President David Granger, on Friday declared Whitewater, Barima-Waini (Region One) and other communities near Guyana’s border with Venezuela, frontline communities in the fight to ensure the country’s territorial integrity.
The Head of State was at the time speaking to residents following a briefing at the new patrol base, which was set up by the Guyana Defence Force (GDF) in the community on February 14, after the Regional Intelligence Committee reported in a letter to the Head of State some security concerns as a result of the current situation in Venezuela.
According to a statement from the Ministry of the Presidency (MOTP), these reports were acted upon swiftly by the Government and the base was set up in less than 72 hours.
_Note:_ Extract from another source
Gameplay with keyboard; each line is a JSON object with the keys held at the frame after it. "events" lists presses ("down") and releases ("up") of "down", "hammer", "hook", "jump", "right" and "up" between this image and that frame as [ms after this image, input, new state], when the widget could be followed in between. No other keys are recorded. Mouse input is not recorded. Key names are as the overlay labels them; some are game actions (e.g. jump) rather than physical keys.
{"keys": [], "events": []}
Guyana’s border with Venezuela is nearly 800 kilometres long and villages such as Whitewater, Baramita, Kaikan and Arau are all border communities.
Addressing the villagers, the President said “you’re like our guardian, you’re like our shield, you are in the frontline and let me tell you this, since Guyana became independent in 1966; 52 years ago, our western neighbour, Venezuela, has been claiming this very land that you’re living on. You all are not Venezuelans, you are Guyanese but Venezuela has been claiming this land all the way up to the Essequibo River,” he said.
Outlining that the country is readying itself to defend its territory at the International Court of Justice (ICJ), Granger said “we know that nearly 120 years ago an International Tribunal decided where the boundaries should be between Venezuela and Guyana and we have been struggling for the last 52 years, and only last month the Secretary-General of the United Nations (UN) decided that this controversy would go to court and we would settle it.”
According to the MOTP, one resident, recounting his own experience and reports of threats to his life, said that members of the Venezuelan criminal gang, ‘Syndicatos’, have been coming across the border with their weapons, threatening residents and burning their lands. “The business people, who are living in Whitewater are not safe,” he said.
Meanwhile, Regional Chairman, Brentnol Ashley posited that “the intervention of regular patrols and [security] persons being there in those communities would help to alleviate some of the security concerns that residents themselves would have raised with us… In Whitewater for instance, the Toshao and Council would have reached out to the RDC with these concerns too.”
In addition to that, he said “at the landing called Mora Landing, which is a very far distance of about three hours walk back and forth, we were told that Venezuelans were setting up a fuel depot there, which is illegal, so the presence of our Joint Services on patrol in those far flung areas is important.”
The village of Whitewater has an area of over 74.8 kilometers. Residents of the community depend largely on farming, fishing, hunting and small entrepreneurial ventures for their livelihoods.